Kepala Pelaksana BPBD Kota Padang, Hendri Zulviton, mengatakan bahwa kegiatan simulasi dan pengecekan sirine tsunami dilaksanakan secara berkala setiap bulan.
“Kita selalu melakukan drill gempa dan tsunami serta pengecekan keaktifan sirine gempa tsunami setiap sebulan sekali,” ujarnya, Minggu (26/4/2026).
Ia menjelaskan, pengecekan EWS dijadwalkan setiap tanggal 26. Pada April ini, BPBD Padang juga memusatkan simulasi di tiga sekolah melalui program Satuan Pendidikan Aman Bencana (SPAB), yakni di SMPN 1 Padang, SMPN 25, dan SMPN 7.
Dalam simulasi tersebut, siswa dilatih melakukan evakuasi vertikal dan horizontal. Evakuasi vertikal dilakukan dengan menuju shelter di lantai paling atas gedung sekolah, sementara evakuasi horizontal dilakukan dengan menyelamatkan diri ke Tempat Evakuasi Sementara (TES).
Menurut Hendri, kegiatan simulasi kali ini juga bertepatan dengan peringatan Hari Kesiapsiagaan Bencana (HKB) 2026 yang dipusatkan di Banda Aceh.

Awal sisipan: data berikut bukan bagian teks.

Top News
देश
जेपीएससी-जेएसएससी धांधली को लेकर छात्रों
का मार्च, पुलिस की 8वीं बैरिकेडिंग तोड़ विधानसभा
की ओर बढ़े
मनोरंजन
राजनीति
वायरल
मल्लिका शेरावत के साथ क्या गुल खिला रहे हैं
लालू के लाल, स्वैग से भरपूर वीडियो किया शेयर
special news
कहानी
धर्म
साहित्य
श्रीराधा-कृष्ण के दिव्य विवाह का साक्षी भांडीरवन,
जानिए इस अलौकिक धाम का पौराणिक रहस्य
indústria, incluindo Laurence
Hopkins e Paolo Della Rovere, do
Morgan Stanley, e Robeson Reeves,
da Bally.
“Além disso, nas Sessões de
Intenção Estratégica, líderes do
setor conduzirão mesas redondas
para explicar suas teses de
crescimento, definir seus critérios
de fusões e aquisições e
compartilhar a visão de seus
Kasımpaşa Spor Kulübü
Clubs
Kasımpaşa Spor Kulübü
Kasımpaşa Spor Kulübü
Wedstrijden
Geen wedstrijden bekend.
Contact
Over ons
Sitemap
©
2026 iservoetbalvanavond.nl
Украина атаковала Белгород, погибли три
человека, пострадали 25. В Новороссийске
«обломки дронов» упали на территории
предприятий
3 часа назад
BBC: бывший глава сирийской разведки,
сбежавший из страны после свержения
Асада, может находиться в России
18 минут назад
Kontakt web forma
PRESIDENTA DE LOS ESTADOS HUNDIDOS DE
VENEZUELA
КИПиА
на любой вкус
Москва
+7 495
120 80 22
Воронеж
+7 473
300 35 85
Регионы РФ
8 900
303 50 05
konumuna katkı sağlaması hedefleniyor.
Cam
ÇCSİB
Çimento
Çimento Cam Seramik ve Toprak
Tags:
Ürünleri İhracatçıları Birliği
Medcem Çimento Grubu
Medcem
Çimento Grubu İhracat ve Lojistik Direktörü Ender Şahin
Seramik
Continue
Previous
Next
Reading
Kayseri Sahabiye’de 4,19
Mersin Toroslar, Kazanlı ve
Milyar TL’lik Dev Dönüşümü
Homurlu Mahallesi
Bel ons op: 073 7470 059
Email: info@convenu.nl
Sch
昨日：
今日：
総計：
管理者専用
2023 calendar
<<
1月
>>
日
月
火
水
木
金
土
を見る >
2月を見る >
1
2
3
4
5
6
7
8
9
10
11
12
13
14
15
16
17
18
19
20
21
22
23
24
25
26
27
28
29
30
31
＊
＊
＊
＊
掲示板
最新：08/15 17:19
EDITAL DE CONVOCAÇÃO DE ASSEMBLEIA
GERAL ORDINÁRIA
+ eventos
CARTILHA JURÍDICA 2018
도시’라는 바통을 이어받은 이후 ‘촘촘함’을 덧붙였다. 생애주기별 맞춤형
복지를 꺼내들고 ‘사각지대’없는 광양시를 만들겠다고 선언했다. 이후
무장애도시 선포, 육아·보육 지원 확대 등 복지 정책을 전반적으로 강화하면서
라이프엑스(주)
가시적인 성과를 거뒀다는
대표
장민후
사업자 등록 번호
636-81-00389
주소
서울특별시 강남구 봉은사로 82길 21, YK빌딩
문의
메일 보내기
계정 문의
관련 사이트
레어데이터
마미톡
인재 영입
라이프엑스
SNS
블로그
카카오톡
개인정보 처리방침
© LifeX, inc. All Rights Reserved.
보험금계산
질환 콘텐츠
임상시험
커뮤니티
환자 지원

“Setiap tahun kita selalu melakukan kesiapsiagaan bencana. Kita juga pernah menjadi tuan rumah HKB pada tahun 2025 lalu,” ungkapnya.
Selain simulasi, BPBD Padang juga memastikan seluruh perangkat EWS milik Pemerintah Kota Padang dalam kondisi aktif. Saat ini, terdapat 32 unit EWS yang tersebar di berbagai titik strategis di Kota Padang.
“Ketika ada yang tidak aktif, langsung kita perbaiki. Kita tidak ingin kecolongan ketika terjadi bencana,” tegas Hendri.
Adapun lokasi EWS tersebut antara lain berada di SMPN 25, SD Tirtonadi Batang Arau, Masjid Nurul Haq Parupuk Tabing, Universitas Muhammadiyah Sumatera Barat di Pasie Nan Tigo, UPTD Sentra Penghasil Perikanan, SMAN 7 Lubuk Buaya, Shelter Wisma Indah Ulak Karang, hingga Dinas Pemadam Kebakaran Kota Padang.
Selain itu, EWS juga terpasang di sejumlah titik lainnya seperti Masjid Baiturrahmi Ulak Karang, Asrama Brimob Padang Sarai, Kantor Balai Kota Lama, Landasan Udara Tabing, Pantai Caroline Bungus Teluk Kabung, Plaza Andalas, Pelabuhan Bungus, Kantor Balai Kota Aie Pacah, hingga sejumlah masjid, sekolah, dan kantor lurah di berbagai wilayah.
Pemerintah Kota Padang menegaskan komitmennya untuk terus meningkatkan kesiapsiagaan masyarakat guna meminimalkan risiko dan dampak bencana.